Aquella vez, y confiando de nuevo en sus anclajes, había decidido agarrar el toro por los cuernos: apenas un minuto después de haber subido una nueva entrada a su Refugio, tomó el móvil para escribirle a Ella. Sin pensarlo apenas para no arrepentirse, le preguntó directamente que quería de él, si palabras o silencio. Y tal y como se temía, Ella escogió Silencio.
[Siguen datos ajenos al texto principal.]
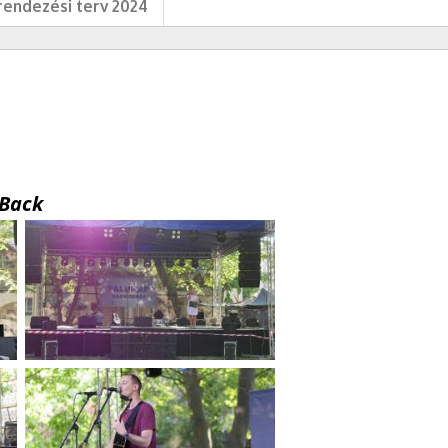
endezési terv 2024
Back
El siguiente par de horas las pasó totalmente devastado, preguntándose cómo demonios iba a devolver la marea de sentimientos desatados al oscuro baúl que Ella había vuelto a abrir. Pero cuando se fue serenando, se puso a repasar todas las cosas que ya no iba a poder decirle, por la propia estabilidad de Ella y por la promesa que le había hecho. Cosas como que no dudaría en salir corriendo a su encuentro cada vez que Ella le llamase; que Sus besos habían sido el único momento realmente feliz desde aquella lejana tarde en Su campo, años atrás; que no sentía ni el más mínimo remordimiento, y que volvería a besarla mil veces más si Ella lo deseara; que la amaba más que a su propia vida; que estaría dispuesto, esta vez sí, a dejarlo todo por Ella si se lo pidiera; y que, pese a todo, pese a que se iba a morir en vida de nuevo, volvía a renunciar a Ella y guardaría todo el silencio y la distancia que Ella necesitara.
Pero también tuvo muy clara otra cosa: que algún día, cuando Ella se hubiera recobrado, tendría que escuchar de su propia voz todas aquellas cosas que en aquel momento no iba a poder decirle. Porque si algo había sacado en limpio de todo aquel embrollo era que algo en Ella le hacía volver a él una y otra vez, que era una carretera de doble sentido. Y que si él se sacrificaba una y otra vez por Ella y Sus decisiones, Ella tendría que escucharle, una vez al menos. Sin ninguna pretensión ni ánimo de conquista, aunque Ella no le correspondiera, aunque sólo lo hiciera por amistad y gratitud. Porque las palabras son sanadoras cuando se dicen desde el corazón, y él necesitaba sanar su alma tanto o más que Ella.